肉牛取引価格は上昇傾向に反転
肉牛生体取引価格の指標となる東部地区若齢牛指標(EYCI)価格は、2022年11月半ばころから急激な下落傾向にあったものの、同年12月7日時点の1キログラム当たり855豪セント(783円:1豪ドル=91.57円
(注))を底に上昇傾向に転じている(図)。22年最後の取引となる12月15日は、同901豪セント(825円)と、21年末の終値である1160豪セント(1062円)からは22.3%低い水準となったが、過去5カ年平均からは3割程度高い水準となっている。
現地報道によると、12月上旬までの下落傾向は、牧草が潤沢にあるものの、フィードロットや食肉処理施設における収益性の低さを背景とした需要減によるものであるとしている。特にフィードロットでは、穀物価格の高騰や長雨による牛の肥育不良に加え、高値にある肉牛価格により入手が困難なことも要因に挙げられている。また、クリスマスの需要期を前に、価格は年末に上昇傾向に反転し、年明けにはさらに上昇する見込みとしている。一方で、生産コストの上昇やインフレ下での消費動向、世界的な牛肉輸出市場の
趨勢などが、肉牛購買者の不安材料となっているとしている。
(注)三菱UFJリサーチ&コンサルティング株式会社「月末・月中平均の為替相場」の2022年12月末TTS相場。
牛肉輸出量、日本向けは減少も米国向けが増加
豪州農林水産省(DAFF)によると、2022年11月の牛肉輸出量は6万9697トン(前年同月比7.9%減)とかなりの程度減少した(表)。
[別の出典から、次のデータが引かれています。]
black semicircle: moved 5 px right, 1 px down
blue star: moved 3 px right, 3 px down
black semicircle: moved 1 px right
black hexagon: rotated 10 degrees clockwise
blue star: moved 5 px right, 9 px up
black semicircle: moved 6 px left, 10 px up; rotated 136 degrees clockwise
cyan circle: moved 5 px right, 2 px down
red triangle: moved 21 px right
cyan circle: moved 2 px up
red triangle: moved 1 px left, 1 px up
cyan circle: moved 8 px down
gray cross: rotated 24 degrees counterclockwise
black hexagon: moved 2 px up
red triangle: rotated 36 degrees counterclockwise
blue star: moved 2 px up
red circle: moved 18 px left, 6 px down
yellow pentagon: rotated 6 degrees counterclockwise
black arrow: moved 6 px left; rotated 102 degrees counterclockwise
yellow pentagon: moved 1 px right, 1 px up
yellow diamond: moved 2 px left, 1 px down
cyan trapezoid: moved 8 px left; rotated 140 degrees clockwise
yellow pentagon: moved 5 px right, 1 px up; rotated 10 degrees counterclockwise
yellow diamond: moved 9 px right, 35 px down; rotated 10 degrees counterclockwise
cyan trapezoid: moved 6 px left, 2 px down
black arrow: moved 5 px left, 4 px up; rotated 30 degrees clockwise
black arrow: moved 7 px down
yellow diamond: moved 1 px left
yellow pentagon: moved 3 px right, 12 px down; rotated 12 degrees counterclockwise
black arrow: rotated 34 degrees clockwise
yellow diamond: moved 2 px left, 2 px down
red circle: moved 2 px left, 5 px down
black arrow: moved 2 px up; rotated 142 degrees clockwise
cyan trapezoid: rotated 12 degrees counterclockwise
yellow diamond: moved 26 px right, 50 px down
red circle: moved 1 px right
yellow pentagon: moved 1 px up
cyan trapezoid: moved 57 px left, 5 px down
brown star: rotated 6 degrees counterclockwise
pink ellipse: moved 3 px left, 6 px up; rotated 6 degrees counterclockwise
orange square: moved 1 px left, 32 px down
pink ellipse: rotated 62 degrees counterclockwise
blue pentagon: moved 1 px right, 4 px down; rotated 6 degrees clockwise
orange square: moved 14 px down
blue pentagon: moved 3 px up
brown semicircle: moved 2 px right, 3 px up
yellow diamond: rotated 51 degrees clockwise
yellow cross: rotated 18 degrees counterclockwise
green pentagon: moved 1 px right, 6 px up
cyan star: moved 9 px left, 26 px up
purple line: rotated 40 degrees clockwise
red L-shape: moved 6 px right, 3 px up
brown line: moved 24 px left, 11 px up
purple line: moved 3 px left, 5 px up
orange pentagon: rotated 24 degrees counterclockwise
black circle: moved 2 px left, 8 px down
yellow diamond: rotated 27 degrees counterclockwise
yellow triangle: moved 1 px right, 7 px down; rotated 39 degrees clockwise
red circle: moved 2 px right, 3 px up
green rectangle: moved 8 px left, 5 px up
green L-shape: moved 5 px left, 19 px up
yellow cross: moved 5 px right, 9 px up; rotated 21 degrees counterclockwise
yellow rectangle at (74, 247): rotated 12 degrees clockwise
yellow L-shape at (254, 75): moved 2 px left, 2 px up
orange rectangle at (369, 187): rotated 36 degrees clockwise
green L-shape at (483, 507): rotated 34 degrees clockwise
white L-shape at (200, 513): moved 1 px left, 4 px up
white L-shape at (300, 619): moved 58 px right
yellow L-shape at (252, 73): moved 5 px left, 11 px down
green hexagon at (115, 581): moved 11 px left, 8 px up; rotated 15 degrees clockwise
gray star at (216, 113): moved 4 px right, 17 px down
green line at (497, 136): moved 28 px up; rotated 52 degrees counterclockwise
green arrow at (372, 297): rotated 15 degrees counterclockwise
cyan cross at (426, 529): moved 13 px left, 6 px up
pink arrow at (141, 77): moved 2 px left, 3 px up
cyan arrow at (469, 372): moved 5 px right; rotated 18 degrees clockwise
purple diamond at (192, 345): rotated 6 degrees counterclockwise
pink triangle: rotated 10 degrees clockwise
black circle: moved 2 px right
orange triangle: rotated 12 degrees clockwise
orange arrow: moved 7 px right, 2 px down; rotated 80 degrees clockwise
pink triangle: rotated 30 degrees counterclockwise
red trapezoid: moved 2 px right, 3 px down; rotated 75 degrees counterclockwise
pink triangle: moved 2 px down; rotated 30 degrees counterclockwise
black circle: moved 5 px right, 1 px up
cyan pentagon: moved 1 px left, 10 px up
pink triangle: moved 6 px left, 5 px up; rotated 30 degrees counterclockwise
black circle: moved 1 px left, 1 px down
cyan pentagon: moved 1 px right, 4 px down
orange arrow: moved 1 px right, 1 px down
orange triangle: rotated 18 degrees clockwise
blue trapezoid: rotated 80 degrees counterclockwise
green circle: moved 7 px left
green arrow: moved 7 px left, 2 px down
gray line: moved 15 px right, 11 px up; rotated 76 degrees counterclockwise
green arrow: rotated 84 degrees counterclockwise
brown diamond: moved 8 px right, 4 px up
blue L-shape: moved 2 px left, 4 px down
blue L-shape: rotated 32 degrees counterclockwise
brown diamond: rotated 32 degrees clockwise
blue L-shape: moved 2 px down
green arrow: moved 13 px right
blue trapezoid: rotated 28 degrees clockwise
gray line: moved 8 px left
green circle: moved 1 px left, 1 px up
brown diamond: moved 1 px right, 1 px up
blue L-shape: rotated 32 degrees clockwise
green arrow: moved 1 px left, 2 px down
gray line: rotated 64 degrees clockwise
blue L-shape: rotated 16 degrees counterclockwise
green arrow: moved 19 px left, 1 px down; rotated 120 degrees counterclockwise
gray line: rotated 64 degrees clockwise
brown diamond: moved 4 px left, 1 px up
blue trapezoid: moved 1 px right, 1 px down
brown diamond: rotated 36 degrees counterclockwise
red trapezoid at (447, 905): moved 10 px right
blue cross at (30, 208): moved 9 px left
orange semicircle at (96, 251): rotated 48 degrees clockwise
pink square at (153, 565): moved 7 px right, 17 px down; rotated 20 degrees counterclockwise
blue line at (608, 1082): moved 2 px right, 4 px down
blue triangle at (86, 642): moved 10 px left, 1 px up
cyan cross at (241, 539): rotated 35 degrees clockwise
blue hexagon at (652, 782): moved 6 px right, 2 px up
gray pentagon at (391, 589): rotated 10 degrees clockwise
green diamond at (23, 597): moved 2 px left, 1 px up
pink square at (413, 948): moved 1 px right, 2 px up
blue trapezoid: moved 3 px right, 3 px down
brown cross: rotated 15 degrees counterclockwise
輸出先別に見ると、日本向けは1万7267トン(同14.7%減)とかなり大きく、韓国向けも1万3302トン(同27.1%減)と大幅に減少しているが、米国向けは9383トン(同13.7%増)、東南アジア向けは7885トン(同16.1%増)と増加している。
豪州食肉家畜生産者事業団(MLA)によると、今後少なくとも1年間は、豪州産牛肉輸出にとっては好機としており、その理由として、米国での干ばつによる牛群
淘汰が進むことで飼養頭数が低水準となり、将来的には牛肉生産量が大幅に減少する見込みであることを挙げている。また、豪州はインドネシア、シンガポール、タイ、ベトナムなどの東南アジア諸国に、年間約27億豪ドル(2472億円)の赤身肉を輸出しているが、当該地域の今後の富裕層拡大により、主要たんぱく源が、魚や鶏肉から赤身肉へ移行することが見込まれるほか、観光業などではCOVID-19からの回復により、赤身肉需要が高まっていくとしている。